**Required work:**
a: Please revise the post on coroutines versus threading, giving the part that opens with the words containing "My first thought" and closes with "I misunderstood something?)" again, with "Unity3D API" changed to "Unity scripting API".
b: Extend the post on coroutines versus threading, starting after its last sentence.

**Source extract:**
########################################

Unity3D and C# - Coroutines vs threading

I’m developing a terrain generation system. The terrain is split up into smaller chunks which can be loaded and deloaded.

The problem is that the generation of the chunks can be a bit on the heavy side.

This can cause small noticeable lags as you walk around.

My first thought was to add threading support by doing all heavy calculations in a thread

(Since I know the Unity3D API is not thread-safe I kept all Unity related objects and calls out of the threading).

Problem is I can’t find any way to invoke the thread method back to the main thread of Unity.

My second option it seems is to look into coroutines. From what I understand coroutines allows you to break from a method and return at a later frame to finish it.

(But would coroutines actually be effective for my situation then? For example, if I split the generation method up into 4 frames, would users with fast computers will be punished if their CPU’s could have squeezed more per frame, or have I misunderstood something?)

I would love to hear your suggestions.

########################################

**Information:**
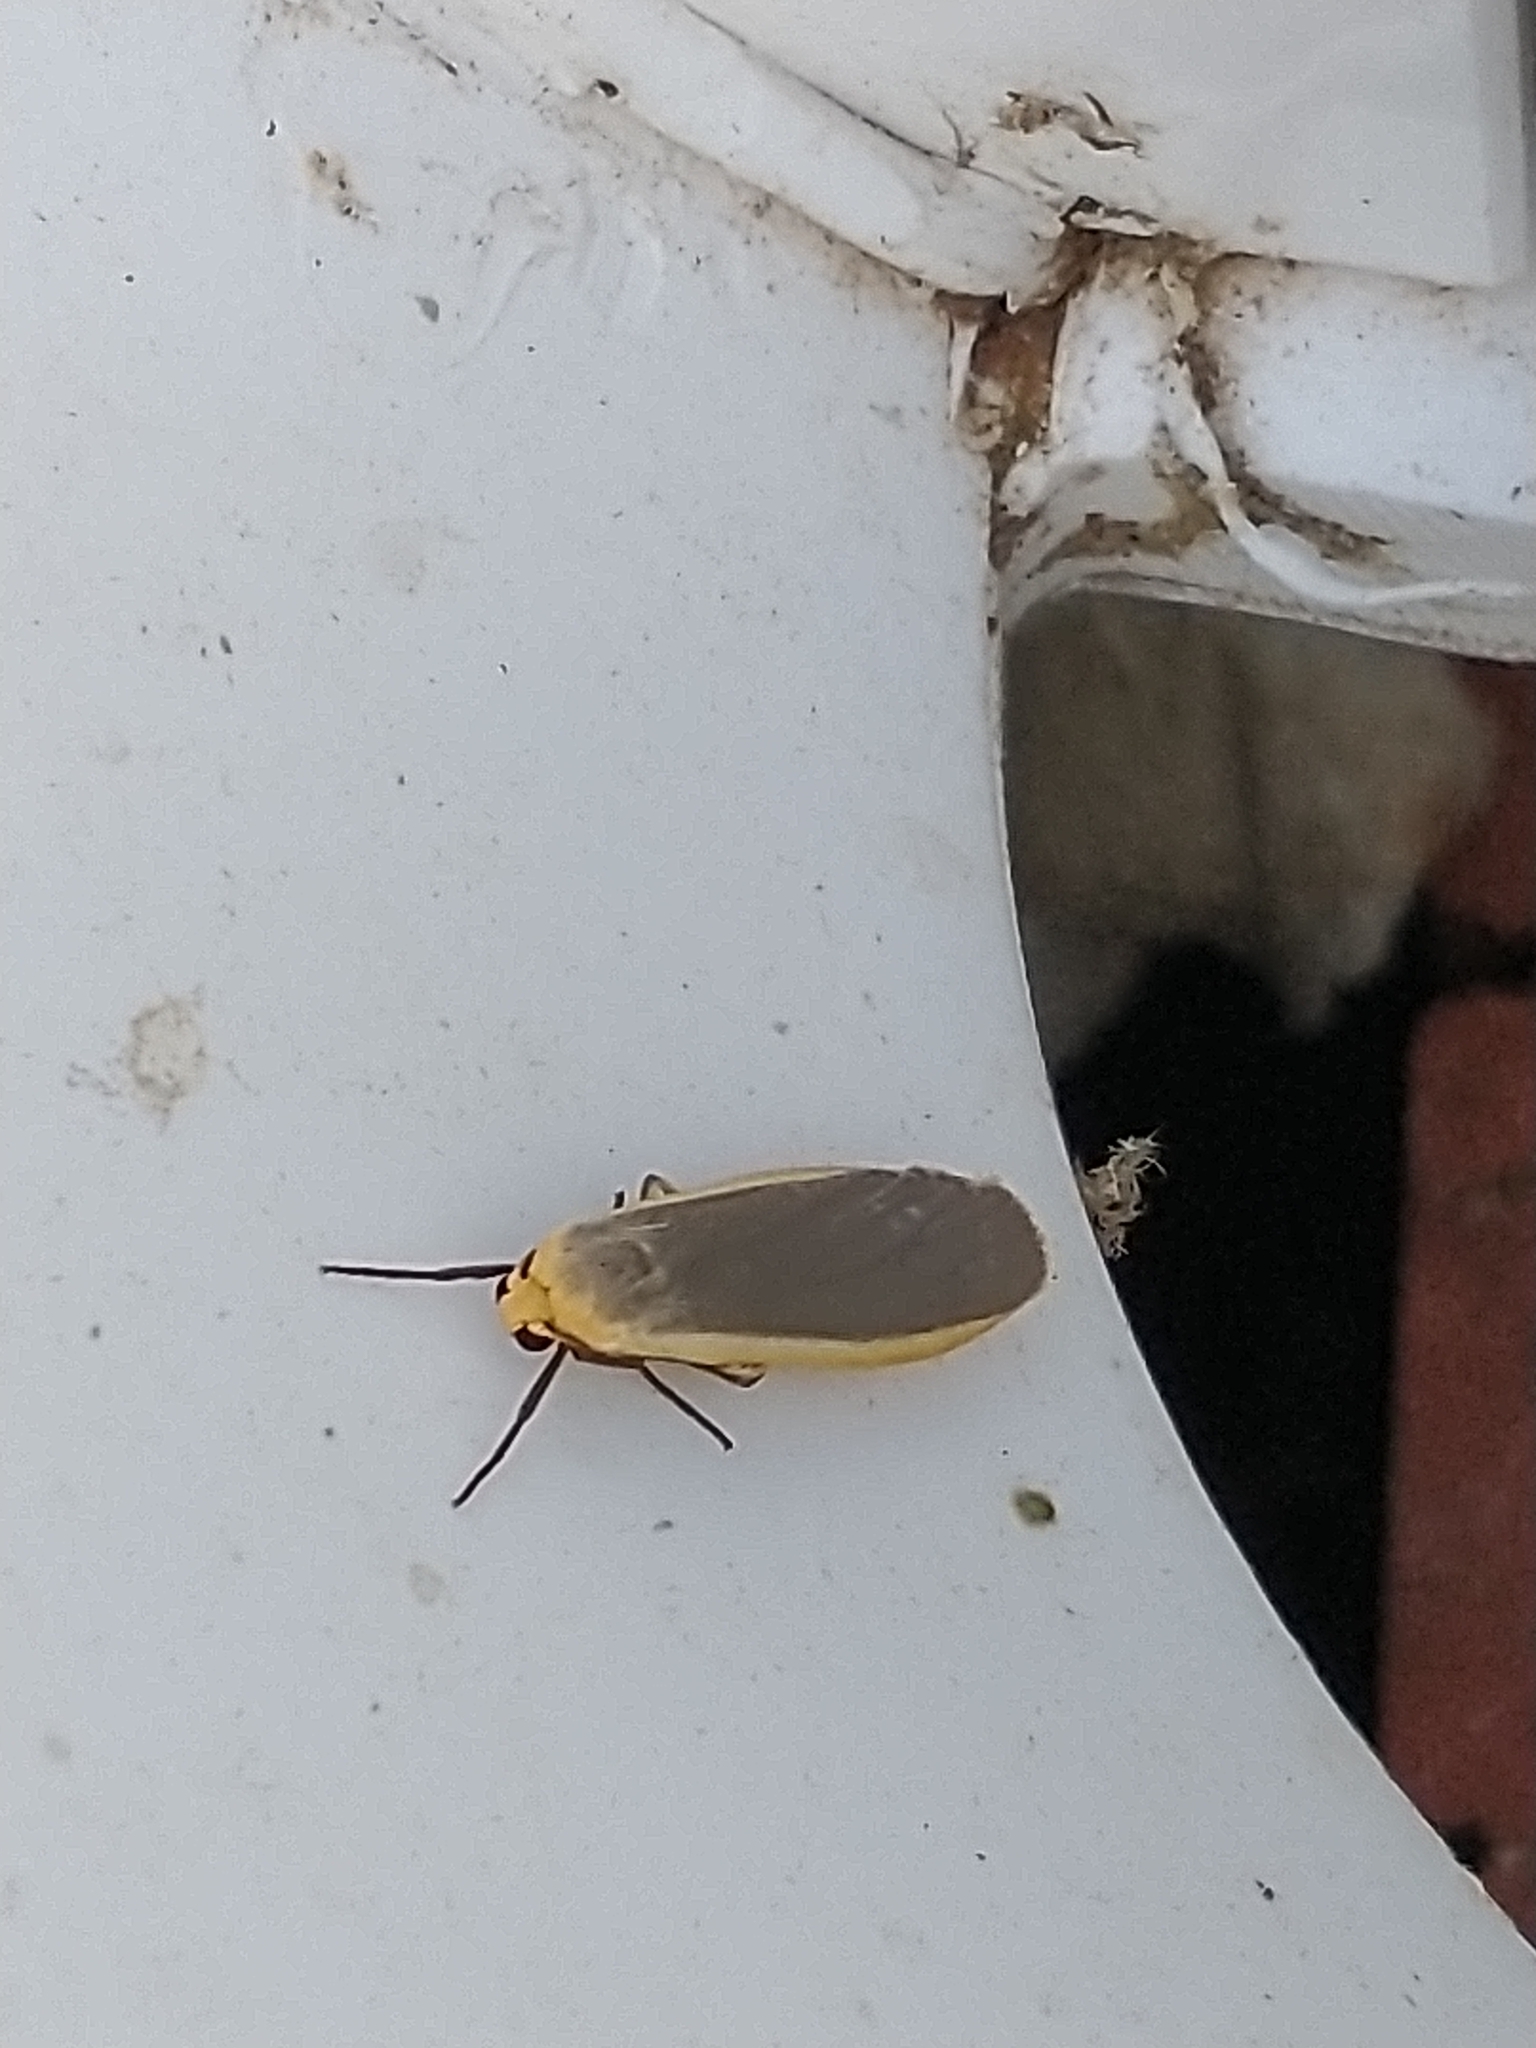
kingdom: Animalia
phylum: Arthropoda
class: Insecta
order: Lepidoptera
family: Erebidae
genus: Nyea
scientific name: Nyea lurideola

########################################

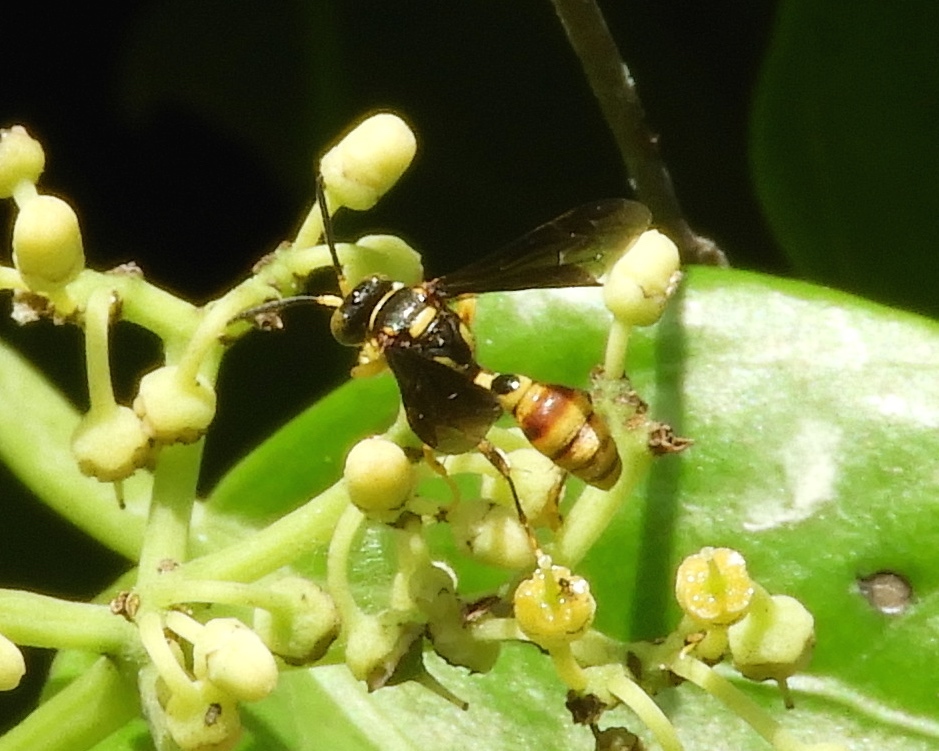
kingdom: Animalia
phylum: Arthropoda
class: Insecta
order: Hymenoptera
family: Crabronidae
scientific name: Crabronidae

########################################

**Responses to the tasks:**
a:
My first thought was to add threading support by doing all heavy calculations in a thread

(Since I know the Unity scripting API is not thread-safe I kept all Unity related objects and calls out of the threading).

Problem is I can’t find any way to invoke the thread method back to the main thread of Unity.

My second option it seems is to look into coroutines. From what I understand coroutines allows you to break from a method and return at a later frame to finish it.

(But would coroutines actually be effective for my situation then? For example, if I split the generation method up into 4 frames, would users with fast computers will be punished if their CPU’s could have squeezed more per frame, or have I misunderstood something?)

b:
That’s quite simple :wink: You should use a class which represents a threading job. This class will be initialized by the Unity main thread. Then you start a worker thread on a function of that class and let it do it’s job.

Here’s the important part: Of course you store this job somewhere on the Unity side and have the Update loop (or a coroutine) continously checking an “isDone” variable in your class which will be set by the worker thread when it’s finished and when it stored all data it produced. It’s important that you make the access to this isDone boolean thread safe since both threads will need to access it.

edit

I just took a closer look at my first (untested) example. Unfortunately you can’t use lock on value types like a bool, so you need any kind of reference type as lock handle. I’ve made a small “framework” for a threaded job:

public class ThreadedJob
{
    private bool m_IsDone = false;
    private object m_Handle = new object();
    private System.Threading.Thread m_Thread = null;
    public bool IsDone
    {
        get
        {
            bool tmp;
            lock (m_Handle)
            {
                tmp = m_IsDone;
            }
            return tmp;
        }
        set
        {
            lock (m_Handle)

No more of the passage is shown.